=== GIVEN TEXT ===

Friday, August 19, 2011

Found Faces, Lost Names


I found a great blog. I am truly humbled. It calls me to task over a matter I’ve struggled with, and I do remember my faults this day.

True confessions: I’ve been swamped with the boxes and boxes of nameless faces framed prettily in decades-old photographs. When I go through stacks and stacks of pictures of the same scenes through umpteen iterations, I lose my resolve to serve faithfully as the family historian. And yes, regretfully, I’ve chucked more than my fair share.

What’s a two-to-three-generation-removed gal to do? I have no resources left—no great aunts or great grandfathers to ply with those endless questions to get it just so. So the fifteenth-billion picture of Lassie and company finds its way to the bottom of the trash can.

So sad. But I’m sure at this point, you are excusing me. At least I’ve been doing penance.

Yet today, I found confirmation that there is a way to resolve the issue. I found someone who has made one simple gesture her mission: to serve as matchmaker between subjects of antique photographs and their long-lost relatives. Such a simple goal, yet so elegant a pursuit.

I wish I had her platform. I mean, what do you do with a photo like this one?

Central California Farm? From Bill Bean collection

Or even this?

Possibly same California location - Bill Bean front row, far right, 1939
 
But “Far Side of Fifty” has an audience of over 1500 followers serving as fellow sleuths as she posts antique pictures, one shot a day, on her blog, Forgotten Old Photos.

Not all the photos remain forgotten. There are at least thirty endearing stories of The Reunited—this blogger calls them “Full Circles.”

Somehow, I wish I could ship my entire collection of the unnamed and unclaimed to her for one grand feature story.

It would do my conscience good.

4 comments:

  1. Never throw them away, start a blog about them, give them a chance. If you know any names their relatives will find them and you! Thanks for the comment over on my blog, I just read it this morning. Working part time puts a real kink in my blog reading and commenting. In six weeks I will be off for the winter!! :)

=== RECORDS SHOWN ===

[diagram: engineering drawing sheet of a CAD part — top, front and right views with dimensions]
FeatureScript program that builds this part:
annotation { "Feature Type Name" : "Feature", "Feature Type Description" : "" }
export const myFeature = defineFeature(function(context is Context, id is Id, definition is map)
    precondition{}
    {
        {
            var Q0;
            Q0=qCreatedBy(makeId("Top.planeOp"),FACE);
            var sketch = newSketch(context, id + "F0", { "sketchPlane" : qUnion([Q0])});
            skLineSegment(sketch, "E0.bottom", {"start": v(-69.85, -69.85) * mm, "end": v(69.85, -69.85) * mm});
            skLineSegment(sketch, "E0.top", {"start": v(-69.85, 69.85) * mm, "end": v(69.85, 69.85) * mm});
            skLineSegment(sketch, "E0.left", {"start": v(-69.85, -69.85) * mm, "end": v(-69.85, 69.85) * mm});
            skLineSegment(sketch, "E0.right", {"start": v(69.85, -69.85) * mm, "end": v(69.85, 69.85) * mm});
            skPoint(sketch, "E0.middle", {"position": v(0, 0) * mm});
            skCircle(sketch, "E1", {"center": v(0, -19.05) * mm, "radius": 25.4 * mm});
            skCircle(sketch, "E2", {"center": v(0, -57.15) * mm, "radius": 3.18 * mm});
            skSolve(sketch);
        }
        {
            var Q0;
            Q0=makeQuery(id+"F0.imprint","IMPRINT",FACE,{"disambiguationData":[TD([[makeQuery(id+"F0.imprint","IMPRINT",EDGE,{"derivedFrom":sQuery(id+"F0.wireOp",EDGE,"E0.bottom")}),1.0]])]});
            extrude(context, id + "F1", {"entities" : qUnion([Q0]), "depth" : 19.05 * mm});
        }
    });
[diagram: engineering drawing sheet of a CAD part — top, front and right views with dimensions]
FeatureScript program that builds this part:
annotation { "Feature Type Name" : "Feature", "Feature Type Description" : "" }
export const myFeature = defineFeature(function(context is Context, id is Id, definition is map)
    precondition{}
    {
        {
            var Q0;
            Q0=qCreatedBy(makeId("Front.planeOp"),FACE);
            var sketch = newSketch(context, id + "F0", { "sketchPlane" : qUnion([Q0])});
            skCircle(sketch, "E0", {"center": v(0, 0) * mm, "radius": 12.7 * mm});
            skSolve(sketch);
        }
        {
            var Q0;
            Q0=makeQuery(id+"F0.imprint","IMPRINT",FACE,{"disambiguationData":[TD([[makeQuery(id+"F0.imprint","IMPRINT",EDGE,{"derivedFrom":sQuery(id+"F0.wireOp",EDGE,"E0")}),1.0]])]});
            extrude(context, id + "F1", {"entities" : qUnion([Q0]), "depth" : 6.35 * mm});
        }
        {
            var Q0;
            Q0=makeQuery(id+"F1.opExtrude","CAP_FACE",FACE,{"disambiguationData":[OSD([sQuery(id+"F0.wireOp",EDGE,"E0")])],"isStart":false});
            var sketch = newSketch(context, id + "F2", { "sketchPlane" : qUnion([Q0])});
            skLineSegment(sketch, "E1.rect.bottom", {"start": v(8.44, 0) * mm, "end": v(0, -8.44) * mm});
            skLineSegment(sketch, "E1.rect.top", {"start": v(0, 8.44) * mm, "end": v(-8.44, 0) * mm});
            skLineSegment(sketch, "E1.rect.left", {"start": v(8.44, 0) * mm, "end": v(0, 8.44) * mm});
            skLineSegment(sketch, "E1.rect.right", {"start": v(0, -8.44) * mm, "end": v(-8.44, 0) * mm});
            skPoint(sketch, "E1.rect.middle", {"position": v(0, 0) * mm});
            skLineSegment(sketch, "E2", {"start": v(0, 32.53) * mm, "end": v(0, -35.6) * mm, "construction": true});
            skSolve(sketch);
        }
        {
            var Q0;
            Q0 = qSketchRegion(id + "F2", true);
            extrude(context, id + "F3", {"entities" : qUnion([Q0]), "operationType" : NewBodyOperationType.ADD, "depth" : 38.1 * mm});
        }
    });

===

• _ACTIVITY A_
Answer these questions about the blog post on unnamed family photographs, one line each:
(i) How many followers does "Far Side of Fifty" have?
(ii) What does that blogger call the stories of reunited photos?
(iii) What year appears in the caption of the second photo?
• _ACTIVITY B_
Pick up the blog post on unnamed family photographs after its last line and write what comes next.

• _FINAL ANSWER A_
(i) Over 1500.
(ii) "Full Circles."
(iii) 1939.

• _FINAL ANSWER B_
    ReplyDelete
  2. In the upper lefthand corner -

    http://www.newspaperarchive.com/SiteMap/FreePdfPreview.aspx?img=105389864

    - there is a brief article on "Sam and Will" (that should have been Bill).

    This could place the first picture - the "blokes" look military to me... and place looks like a barracks in the background with a PX or Cafeteria in the foreground as opposed to a farm.

    ReplyDelete
  3. It doesn't "help" with Bill Bean and his friends - but here is a website with Bill Bean's bother Sam's "story". It explains why he wasn't in the service during WW1.

    http://www.chessdryad.com/articles/silent/art_01.htm

    ReplyDelete
  4. I've another theory about the buildings in picture 1. Bill Bean's father was a general contractor and apparently built the Carnegie Library in Palo Alto around the time of the San Francisco earthquake (1906). The men hanging around this building look like workmen with canvas tool belts and such.

    http://archives.pahistory.org/cdm4/item_viewer.php?CISOROOT=/PAHA&CISOPTR=2719&CISOBOX=1&REC=1

    While the building in the picture isn't the library - it could have been one that Leon S Bean built or worked on.